The biggest plague besetting our nation and holding us back today isn't government interference in the economy but government’s failure to create opportunities for economic equality. In short, the government does not redistribute too much wealth, it redistributes too little. Income inequality is a symbol of a failing society. What is important in any society that wishes to remain viable for long is not the guarantee of financial, social and other advancement from one generation to the next but the guarantee of unobstructed opportunity for advancement, the removal of barriers and construction of pathways to a brighter future, the delivery of opportunity sufficient to overcome hopelessness. Individuals can not create such opportunities by themselves nor can they be created by small groups of individuals in most cases. They can be created only by a force large enough and powerful enough to overcome the forces that work against the expansion of opportunity, a force large enough and powerful enough to do battle with the strong and powerful in the name of the less strong and less powerful. That force is government.
We have become a nation of extreme income inequality. In his book Ill Fares the Land, Tony Judt reminds us that “From the late 19th century until the 1970s, the advanced societies of the west were all becoming less unequal…Modern democracies were shedding extreme wealth and poverty.” (Judt, p. 12) Starting in the early 1980s, income became increasing unequal. In 1980, the top 1% of earners in the U.S. received 8% of the total national income of all workers. In 2007, they received 23%. The richest 20 percent of the population of the U.S. today earn nearly 8.5 times the income of the bottom 20 percent. In Japan, Finland, Norway and Sweden—all countries with low income inequality—the richest 20 percent earn 4 are less times the income of the poorest 20 percent.
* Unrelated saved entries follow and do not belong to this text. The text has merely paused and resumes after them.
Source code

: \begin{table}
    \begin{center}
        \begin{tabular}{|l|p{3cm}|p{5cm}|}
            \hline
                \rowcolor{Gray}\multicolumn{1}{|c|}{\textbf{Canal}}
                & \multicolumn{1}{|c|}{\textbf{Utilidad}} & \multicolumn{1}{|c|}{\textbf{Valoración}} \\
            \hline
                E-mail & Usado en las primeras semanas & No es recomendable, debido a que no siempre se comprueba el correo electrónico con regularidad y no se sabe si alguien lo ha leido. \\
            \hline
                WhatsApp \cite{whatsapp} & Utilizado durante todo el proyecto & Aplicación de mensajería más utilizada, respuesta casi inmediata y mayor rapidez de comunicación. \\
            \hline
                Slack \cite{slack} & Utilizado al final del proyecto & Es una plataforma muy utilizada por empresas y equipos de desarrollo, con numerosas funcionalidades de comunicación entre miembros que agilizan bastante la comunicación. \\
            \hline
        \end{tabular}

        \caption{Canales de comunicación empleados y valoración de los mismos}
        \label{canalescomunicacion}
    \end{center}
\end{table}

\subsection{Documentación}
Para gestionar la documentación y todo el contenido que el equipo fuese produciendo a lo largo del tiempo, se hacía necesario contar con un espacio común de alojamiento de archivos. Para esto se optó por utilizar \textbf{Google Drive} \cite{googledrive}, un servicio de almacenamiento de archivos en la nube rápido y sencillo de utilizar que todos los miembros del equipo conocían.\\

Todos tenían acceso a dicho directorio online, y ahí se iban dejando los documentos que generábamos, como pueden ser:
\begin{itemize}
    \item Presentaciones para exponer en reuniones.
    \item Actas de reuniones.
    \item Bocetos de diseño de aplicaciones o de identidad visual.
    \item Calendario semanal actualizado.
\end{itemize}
Nowhere is income inequality more evident than in the difference between the pay of CEOs and the average workers in their companies. American CEOs in the 1950s and 1960s earned 25 to 35 times the wage of the average worker in their company. In 1980, they earned 40 times. In 1990, 100 times. And, in 2007, 350 times. In other words, the average CEO today earns as much in one day as the average worker earns in almost an entire year. It is worse the larger the company. In 1968, the CEO of the U.S. largest company at that time, GM, earned 66 times the pay and benefits of the average employee in his company. In 2005, the CEO of America’s largest company, Walmart, earned 900 times the pay and benefits of the average employee in his company.
It is not just a matter of unfairness, inequality has consequences, severe consequences. Income inequality is associated with increased crime and the need for more prisons and more police, more drug abuse, more mental illness, increased obesity among children and adults, shorter life expectancy, increased infant death, increased teen pregnancies, increased homicides, lower student math and literacy scores, higher high school drop out rates, and lowered aspirations of young people for obtaining more than low-skilled work. (See Richard Wilkinson & Kate Pickett, The Spirit Level: Why Greater Equality Makes Societies Stronger for a good analysis of the impact of income inequality.) Additionally, income inequality makes social mobility (the ability of children to be better off financially than their parents) more difficult. From 1950 to 1980, the percentage of a son’s income that could be explained by his father’s income declined from 15% to 10%. Between 1980 and 2000 it increased to 20% in 1990 and 33% in 2000. If you are born poor today, you are likely to remain poor regardless of your talents and efforts to improve your condition.
If we want a future as a country, then we must become less of an unequal nation. How? I'll suggest what we might consider doing in another post.